**** PAGE EXTRACT ****

On the teaching front, the practicum last summer was a great growth tool. However, between this new method of evaluation and trying to make videos for my teacher trainer application, I found myself being completely self conscious during many, many lessons this year. Trying to change something as fundamental as the rhythm of a 30-60 minute lesson is really off-setting. Can you teach a middle-aged dog new tricks?
Perhaps, like the Suzuki method cornerstone principle, I need to focus on one thing in my teaching growth. That thing needs to be communication with parents. How easy to get caught up with the child and forget it's the parent who really needs to know the assignment and the practice routine. The parent who needs my unconditional love and support. They are the ones doing this for the first time, after all.
Last fall, when I said goodbye to four exemplary seniors and gained four squirrelly little four-year-olds, I think I underestimated how much the success of those older kids fed my fragile little ego. Or maybe not so little. What if those grown kids were just easy to teach? These new little kids don't seem so easy. Maybe I just got lucky a few times and maybe I'm not such a great teacher as I think.
I didn't just get lucky. Every parent in my studio is amazing. It's all about the parents. Teach the parents and the kids will turn out fine. The rhythm of the lesson will be fine. The playing will be fine. It's the relationships and communication with the parents that make all the details iron out. That has always been my strength, and I need to circle back to that.
Speaking of parenting. I met a few of my parenting goals. I exposed Calvin to some awesome collegiate teaching this spring. He had masterclasses with three amazing teachers, whom we will continue relationships with. Also he's going to start playing some on his own at night. His idea--for me to help him with new stuff in the morning and for him to review at night. Halle-blessed-lujah. I was having visions of sitting with him in the college practice room for four hours at a stretch.
Goals for Mary? My biggest goal for Mary is to get the time in with her. It's really important. Everything has to go like clockwork for me to get her a full hour of practice on the weekdays. That means Mama has got to have it TOGETHER. . . finish teaching on time, have dinner READY to go, communicate with my beloved nanny what needs to happen. That takes time and planning on my account. The last ten days I got a full hour in with Mary and again, she's a different piano player. Things start to get easy. We can sign the planner and do the homework in the school drop off queue but I'm planning for practice. If it is to be, it is up to me. . .
My personal goals? Get the pieces memorized and make my recordings of me performing THIS SUMMER. Then I can compile my teaching videos--even if I have to stage and fabricate (insert sarcastic voice) my best teaching. . . Can you be a sarcastic teacher trainer? I'll work on that attitude next.
There you go. One very boring blog entry, that has helped me solidify the pieces of the Sara pie for the next few months. Being a Suzuki parent, teacher, and someday. . . someday. . . a trainer.
Go to Suzannes blog. . . and make your own summer pie. She has her motorcycle--I have my garden, and I hope you have at least one piece of your pie that feeds you like that, so that you can recharge and little by little tackle your goals too.

****

INSTRUCTIONS FOR THE TASK>
Copy the blog entry from "On the teaching" up to and including "time, after all.", substituting "student" for "child". The records after this point have no connection to the blog entry.

**** DATASET ****

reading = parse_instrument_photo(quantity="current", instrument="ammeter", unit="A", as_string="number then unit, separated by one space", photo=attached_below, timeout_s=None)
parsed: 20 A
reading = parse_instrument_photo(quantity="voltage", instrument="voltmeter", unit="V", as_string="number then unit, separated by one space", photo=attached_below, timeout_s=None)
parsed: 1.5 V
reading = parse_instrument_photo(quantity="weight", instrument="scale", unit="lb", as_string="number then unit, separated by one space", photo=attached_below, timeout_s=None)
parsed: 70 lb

****
**** DATASET ****

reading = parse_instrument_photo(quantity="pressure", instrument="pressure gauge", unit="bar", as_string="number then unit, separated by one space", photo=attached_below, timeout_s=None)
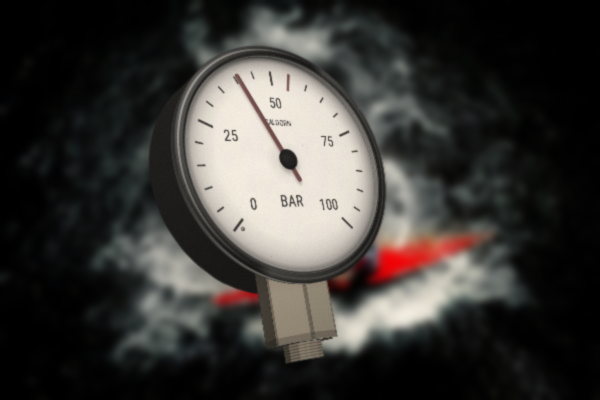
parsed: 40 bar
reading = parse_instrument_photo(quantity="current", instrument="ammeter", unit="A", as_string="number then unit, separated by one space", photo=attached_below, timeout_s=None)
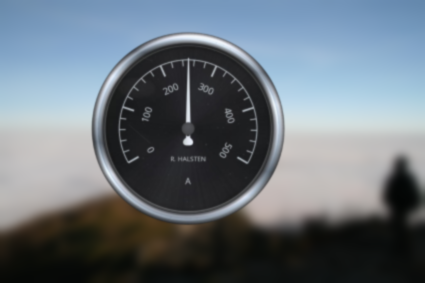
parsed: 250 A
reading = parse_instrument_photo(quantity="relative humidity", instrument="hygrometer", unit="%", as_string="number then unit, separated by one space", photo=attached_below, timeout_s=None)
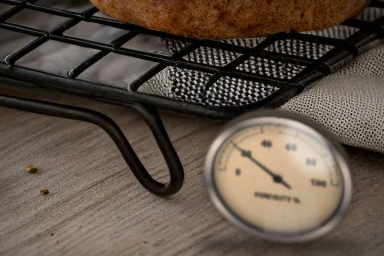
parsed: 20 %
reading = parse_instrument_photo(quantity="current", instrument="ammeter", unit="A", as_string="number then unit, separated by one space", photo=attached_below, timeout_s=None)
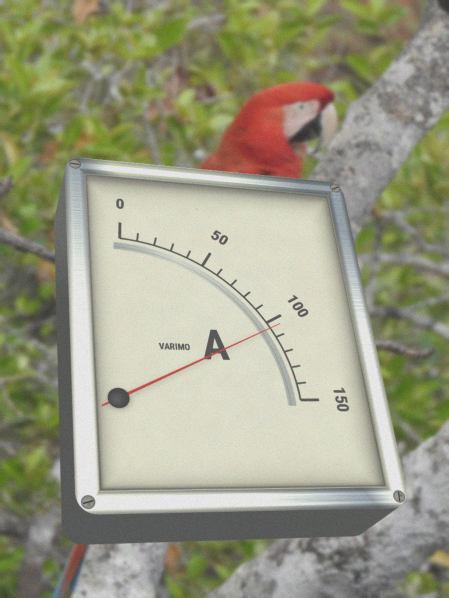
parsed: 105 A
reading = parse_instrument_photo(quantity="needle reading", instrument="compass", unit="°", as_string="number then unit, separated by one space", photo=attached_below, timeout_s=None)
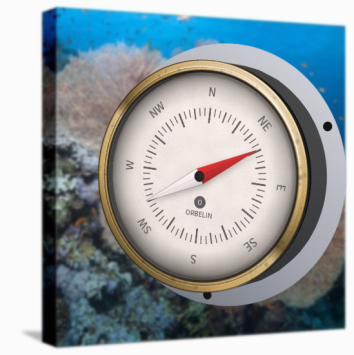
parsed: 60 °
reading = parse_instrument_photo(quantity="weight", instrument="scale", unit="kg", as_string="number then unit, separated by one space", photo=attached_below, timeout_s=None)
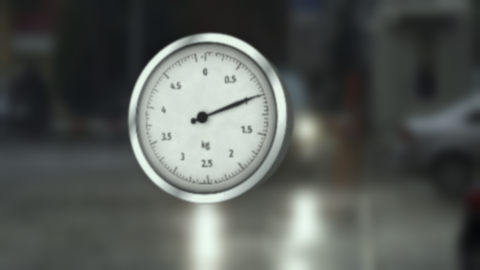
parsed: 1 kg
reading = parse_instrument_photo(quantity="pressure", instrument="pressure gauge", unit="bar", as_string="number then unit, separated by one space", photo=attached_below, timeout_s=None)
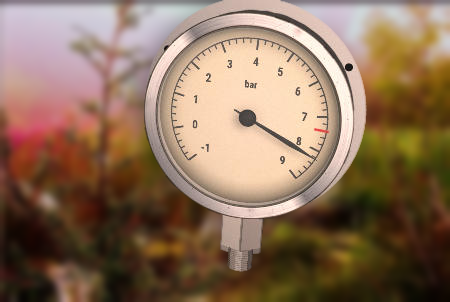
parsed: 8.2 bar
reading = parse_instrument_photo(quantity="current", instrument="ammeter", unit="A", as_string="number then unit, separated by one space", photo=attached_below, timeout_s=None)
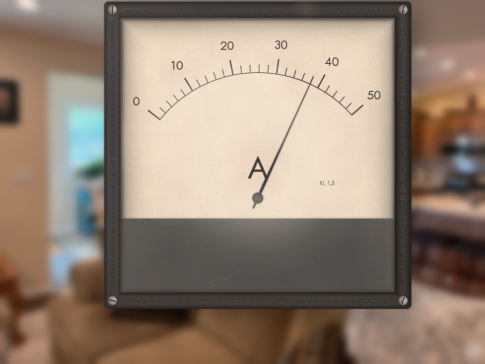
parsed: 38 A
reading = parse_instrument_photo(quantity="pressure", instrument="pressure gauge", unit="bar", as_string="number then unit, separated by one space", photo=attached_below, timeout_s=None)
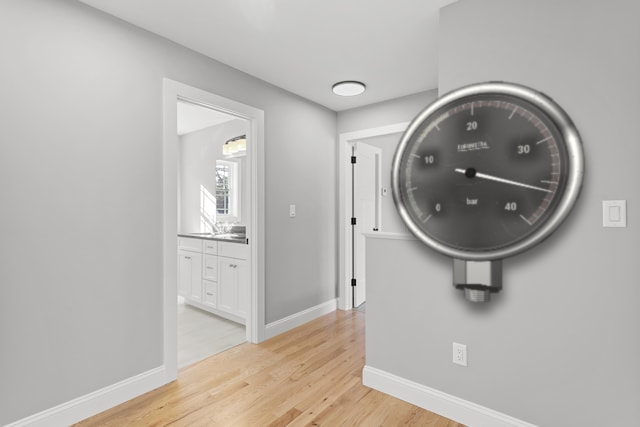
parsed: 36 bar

****
**** DATASET ****

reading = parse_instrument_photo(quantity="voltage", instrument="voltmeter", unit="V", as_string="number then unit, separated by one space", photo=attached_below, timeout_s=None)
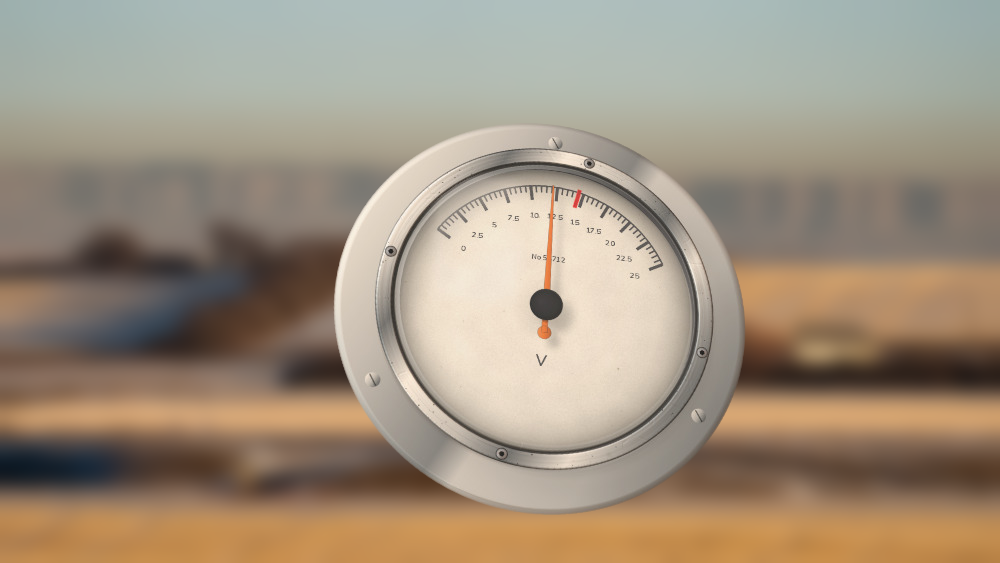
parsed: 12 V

****

RESULT>
On the teaching front, the practicum last summer was a great growth tool. However, between this new method of evaluation and trying to make videos for my teacher trainer application, I found myself being completely self conscious during many, many lessons this year. Trying to change something as fundamental as the rhythm of a 30-60 minute lesson is really off-setting. Can you teach a middle-aged dog new tricks?
Perhaps, like the Suzuki method cornerstone principle, I need to focus on one thing in my teaching growth. That thing needs to be communication with parents. How easy to get caught up with the student and forget it's the parent who really needs to know the assignment and the practice routine. The parent who needs my unconditional love and support. They are the ones doing this for the first time, after all.